Art dealer Mary Boone featured on the cover of New York magazine in 1982 (image by Hrag Vartanian/Hyperallergic)

This afternoon, February 14, infamous gallerist Mary Boone was sentenced to 30 months in prison for tax fraud. In a courtroom packed with artists, she was granted up to one year of supervised release. She was also ordered to complete 180 hours of community service.

In September, the gallerist pled guilty to two counts of filing a false federal income tax return. The Mary Boone Gallery’s 2012 tax forms reported a business loss for the previous year of about $52,00 although the gallery actually made about $3.7 million in profits, according to documents filed by the United States attorney’s office. Prosecutors had recommended that she serve three years in jail.

Boone used business funds to pay for more than $1.6 million in personal expenses from a $900,000 home remodeling job to $300,000 in personal credit card charges for beauty salon purchases ($24,380) and luxury retail goods ($20,000). She had already agreed with prosecutors to pay restitution of at least $3 million to the Internal Revenue Service when she pleaded guilty. (That number represents additional tax due and owing as a result of her filing of false individual and corporate income tax returns for the calendar years 2009, 2010, and 2011.)

Ahead of her sentencing, many prominent art world figures asked for leniency from the court in written testimonies to Boone’s character.

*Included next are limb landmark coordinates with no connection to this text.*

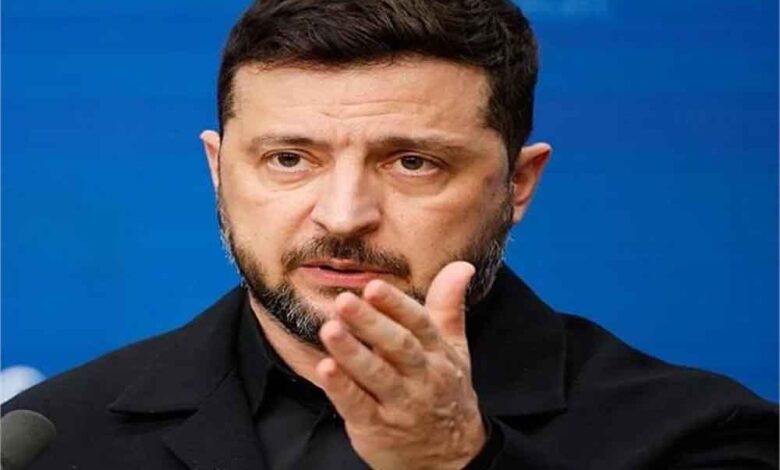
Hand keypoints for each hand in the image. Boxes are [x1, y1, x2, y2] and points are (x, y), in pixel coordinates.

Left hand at [316, 261, 485, 469]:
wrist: (452, 456)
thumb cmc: (445, 391)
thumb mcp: (455, 349)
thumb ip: (449, 306)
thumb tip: (461, 266)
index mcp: (438, 353)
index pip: (419, 324)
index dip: (396, 305)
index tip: (373, 286)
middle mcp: (421, 377)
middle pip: (398, 347)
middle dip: (371, 323)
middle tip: (346, 300)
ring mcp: (399, 404)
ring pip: (376, 375)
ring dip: (352, 352)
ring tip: (330, 329)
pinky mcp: (377, 428)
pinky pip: (358, 407)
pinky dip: (342, 388)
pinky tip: (325, 368)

The gallerist’s list of supporters includes artist Julian Schnabel (“The Mary I know is careful and responsible and always paid attention to detail”), Pulitzer Prize-winning art critic Jerry Saltz (“Ms. Boone’s reputation over these many decades is impeccable”), and dealer Jeffrey Deitch (“Mary Boone is the most important and influential art gallerist of her generation”). Artist Ai Weiwei also wrote a letter in support of Boone, as did art collector and former magazine publisher Peter Brant, who himself served time for tax fraud in 1990.

The gallerist also has her detractors, even as artists and critics have come to her defense. Reportedly, assistants have called her “Scary Spice”; others claimed she was difficult to work with and for. There is also speculation that the federal case against her originated with an aggrieved employee, who could receive nearly $300,000 in whistleblower money as a tip-off reward.

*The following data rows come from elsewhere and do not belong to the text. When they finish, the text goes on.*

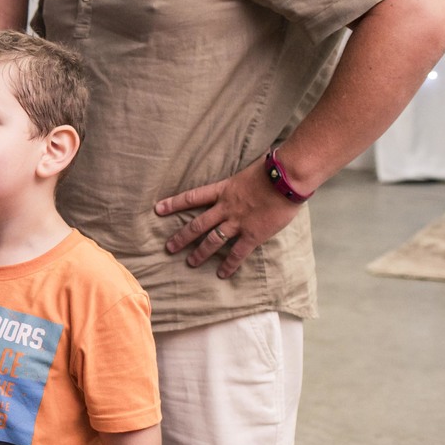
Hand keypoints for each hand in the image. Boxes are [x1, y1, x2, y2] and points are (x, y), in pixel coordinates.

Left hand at [159, 155, 302, 278]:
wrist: (286, 179)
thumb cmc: (271, 171)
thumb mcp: (246, 172)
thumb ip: (238, 182)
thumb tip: (239, 181)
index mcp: (223, 190)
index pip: (192, 197)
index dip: (173, 203)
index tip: (158, 209)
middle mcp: (225, 207)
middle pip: (197, 224)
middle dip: (182, 237)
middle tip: (169, 247)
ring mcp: (238, 222)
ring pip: (213, 240)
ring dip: (200, 253)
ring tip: (190, 263)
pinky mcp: (253, 234)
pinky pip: (238, 253)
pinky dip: (229, 264)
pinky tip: (222, 274)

Nevertheless, Boone’s proponents have stuck by her side. In particular, Saltz has taken to Twitter in defense of the gallerist where he suggests that tax fraud is a widespread phenomenon amongst art dealers.

Once hailed as “The New Queen of the Art Scene,” by New York Magazine in 1982, Boone was arrested in 1999 after the police were told that she was offering gallery visitors live ammunition as mementos at a Tom Sachs exhibition. The charges, which she told reporters were an “outrageous attack” on artists’ rights, were eventually dropped. In 2016, Boone accused Alec Baldwin of evading $16,625 in taxes, after he sued her for allegedly selling him a copy, rather than an original, of the Ross Bleckner painting “Sea and Mirror” in 2010.

Zachary Small was a writer at Hyperallergic.

7 replies on “Art Dealer Mary Boone Sentenced to 30 Months in Prison”

  1. SEE: Morrisseau Portrait – SPECIAL EDITION – 2015 YouTube Video. Completed in 2009 after two years of research and studio work, this monumental (8′ x 6′) portrait is the only monumental portrait of Morrisseau in North America. It is searching for a permanent home – to “honour” Morrisseau’s legacy.

  2. This woman is so unpleasant I am not surprised this is how she has ended up. She has been bailed out so many times before by bigger galleries so prices of artists work don’t go down. If all the gallerists in NYC had their accounts checked into more clearly I am sure at least 25% would be guilty of the same crimes. And the judge is right, why should someone who is holding narcotics be sent away while someone like her hides away millions.

    1. absolutely right. I’m not surprised Schnabel is a defender-he owes her his painting rep. Stalz should be ashamed of himself. She, along with Holly and Horace Solomon, contributed to the inflated art market of the 80s and to argue that she deserves a break over a “regular” criminal is absurd. Gagosian et al be forewarned.

  3. her art world defenders have spent too much time in the mink lined bunker with her…complicit in the transactional corruption that represents much (if not all) of the high-end-Marie-Antionette-international-art-world.

  4. Sounds like a slap on the wrist, typical for white collar criminals? But it does give me hope we’ll see some investigations into the tax returns of the current occupant at 1600 Pennsylvania Avenue, Washington, DC.

  5. COMPLETELY OUT OF TOUCH, Of course she has to pay her damn taxes what are these people talking about??! #hypocrites blasting the rich one day and sticking up for them the next WHAT A JOKE, only it’s NOT.